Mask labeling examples
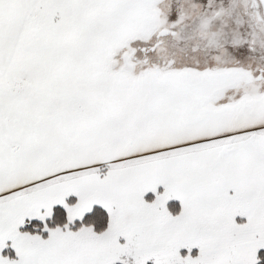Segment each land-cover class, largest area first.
I'll list each match as a JSON object with an SVG mask.
<instances>
[{
    "label": "snow or ice",
    "instance_id": "1",
    "mask_svg": "<svg viewBox=\"0 0 264 264\" xmlns=\"http://www.w3.org/2000/svg\"><path fill=\"white\" fill-rule=\"evenodd\" d=\"M0 264H264V0H0Z\"/></svg>",
    "mask_w": 264,
    "mask_h": 264
}]
</instances>
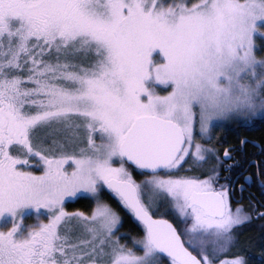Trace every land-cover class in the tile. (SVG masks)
I'll return each instance as SVG.
<instances>
[{"label":"snow or ice","instance_id":"obj_1","mask_svg":"<svg viewBox=\"0 0 264 264\" xmlns=\"http://www.w3.org/2000/svg\"><path fill=\"white\" fill-rule=\"evenodd\" d=\"M258 35L264 0H0V264H247L219 258L251 216L200 140L264 114Z\"/></svg>","mask_w":264,"mask_h":264},{"label":"flooded vegetation","instance_id":"obj_2","mask_svg":"<svg viewBox=\"0 0 264 264\" xmlns=\"http://www.w3.org/2000/svg\"><path fill=\"white\" fill-rule=\"evenodd\" d=\"M256 118L258 117L249 119L248 125H243L244 120H239L236 123L221 126L216 132L212 133V135L214 134L215 136L214 140L208 142L210 147L218 149V155L221 156L224 165H234L230 170L223 166L219 168L221 175L220 182H228L233 185L234 191L231 193L232 204L243 206L244 210L251 216L248 222L238 227V229L241 230L238 246H243V241H245L246 237L249 236L248 234L254 232V230L264 232V216L259 215V213H264V186L261 185L264 176H261L259 180L256 179V169L251 163L254 159L264 160V147L260 149V144L250 139V135H253L259 129L258 123L255 121ZM241 131L245 132L244 134L246 135L242 134L243 136H240ZM242 141H244V143H242ZM225 149L234 157V160L230 161L223 159V152ZM254 149L260 152H258V154H261L259 159L255 157L256 154H254L255 151L253 152ZM209 161L210 164L208 168L205 169V172L215 163V160L209 159ZM247 175H252L253 177L252 181L249 183H245L244 181V177ZM225 177L227 180L224 179ZM241 184H244L243 192L240 191ZM164 218L167 219L166 217ZM245 248L248 249V247ZM240 253V256L245 258L247 264H253L254 258H252V256L250 257L247 251L242 250Z\"/></svg>","mask_w":264,"mask_h":264},{"label":"trees","instance_id":"obj_3","mask_svg":"<svg viewBox=\"0 0 264 264\" xmlns=\"http://www.w3.org/2000/svg\"><path fill=\"white\" fill-rule=\"evenodd\" d=\"M256 41L258 46V56L264 57V38L258 37ZM248 121L249 120H244L243 125H248ZM255 121L258 123L259 129L256 133L250 135V139L257 141L258 144H260V149H262L264 147V117H258ZM244 133L245 132L241 131L240 136L246 135ZM255 149L253 150V152L255 151V157L259 159L261 157V154H258L259 150ZM181 174L193 175L192 172H187L184 170L181 172ZM105 199L108 203H110L113 207L117 208V210L120 211L121 216L123 218V226L120 228V232L123 234L124 237L132 238L139 237L140 235H142V225H139L138 222H136L134 218L131 217L129 214L124 212L123 209H120L115 200L109 199L108 197H105ZM67 205H69L70 209L72 210L88 211L92 206V201L90 199L80 198L75 202H69ZM160 214L163 217H166L167 219L173 221L174 223H179L173 213L162 212ZM251 233L248 234L249 236L246 237L245 241H243V246H241L240 248L241 250L247 251V254H249L250 257L252 256V258H254L253 262L250 259L253 264H264V232L254 230V232ZM245 247H248V249H246ZM165 264H167V261H165Z\"/></svg>","mask_w":264,"mask_h":264},{"label":"rangeland","instance_id":"obj_4","mask_svg":"<svg viewBox=\"0 0 264 264\" xmlns=\"http://www.w3.org/2000/svg\"><path fill=\"white\" fill-rule=\"evenodd\" d=\"M258 37H261V36L258 35V36L256 37V39H257ZM262 38H264V37H262ZM257 56H258V53H257ZM258 58H261V57L258 56ZM258 117H264V114H261V115L258 116ZM238 121H239V120H236V119H231V120H218V121H215V122H214L213 129H212V133H213V132H216V131L218 130V128L221 127V126H224V125H230V124L236 123V122H238ZM212 133H211V134H212ZM212 137H213V138L211 139V141L214 140V137H215L214 134L212 135ZM200 142L203 143V144H208L209 140L202 139V140H200ZM209 164H210V161L208 160L207 163H203V164H200V165L195 166V172H192L193 175H195V174H199V173H204V172L206 171L205 169L208 168ZM186 167H187V166H186ZM182 171H183V170H182ZM138 172H139V170L134 171V175H136V178H137L138 180H139V179H143V176L137 174ZM75 201H77V200H75ZM66 209H67V211H69V212L76 211V210H72V209H70L69 205H66ZM162 212H165V213H167V212H168V213H172V212L168 211L166 205L161 206V208H160V213H162ZM39 218H40L41 220H46V217H45L44 215H40ZM36 219H37V214H36V212H35L34 210H29L28 213H27V215H26V218H25V220H24V223L27 224V225H33V224L36 223ZM0 226H3V222H2V221H0ZM9 226H10V225H9ZM240 231H241V230H239L238 228L236 229V240H235L234 245H233L232 247L226 249L224 252H222V253L219 254V258H220L221 260H223V259H228V258H231V257H233V256H237V255L240 256V253H239V252L242 251L241 248H239V247H241V246H238V245H239V238H240ZM119 234L122 235V237H123L121 242H122V243H126V244H128L129 247H132V244H131V238H126V237H124L123 234H122L121 232H119Z\"/></svg>","mask_w":264,"mask_h":264},{"label":"water","instance_id":"obj_5","mask_svg":"<svg viewBox=\"0 0 264 264\" xmlns=\"http://www.w3.org/2000/svg\"><path fill=\"white\" fill-rule=\"evenodd\" d=\"M139 171H141V170H139Z\"/></svg>","mask_w":264,"mask_h":264}]
</instances>
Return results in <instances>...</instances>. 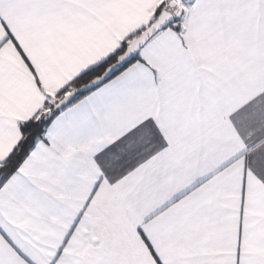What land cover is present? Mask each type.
<instances>
[{
    "label": "snow or ice",
    "instance_id": "1",
    "mask_svg": "<svg viewBox=\"0 0 264 264\" xmlns=\"http://www.w3.org/2000/svg\"><path fill=\"white\" fill-rule=\"evenodd\" d=\"M0 264H264V0H0Z\"/></svg>",
    "mask_w": 264,
    "mask_h": 264
}]
</instances>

> [WHAT YOU WILL DO]
Edit the rows above, starting with the first line and going on through the line that contains "Trace every land-cover", so that "largest area first" becomes "smallest area first" and everything else stays unchanged. Leave the pictures out of your answer.

> [EXPECTED OUTPUT]
Segment each land-cover class, smallest area first.
I'll list each match as a JSON object with an SVG mask.
<instances>
[{
    "label": "snow or ice",
    "instance_id": "1",
    "mask_svg": "<svg viewBox=\"0 0 264 264\" xmlns=\"http://www.w3.org/2000/svg\"><path fill=\"white\" fill-rule=\"evenodd\" d=\"M0 264H264V0H0Z\"/></svg>",
    "mask_w": 264,
    "mask_h": 264
}]
</instances>
Trace every land-cover class in the tile. (SVG masks)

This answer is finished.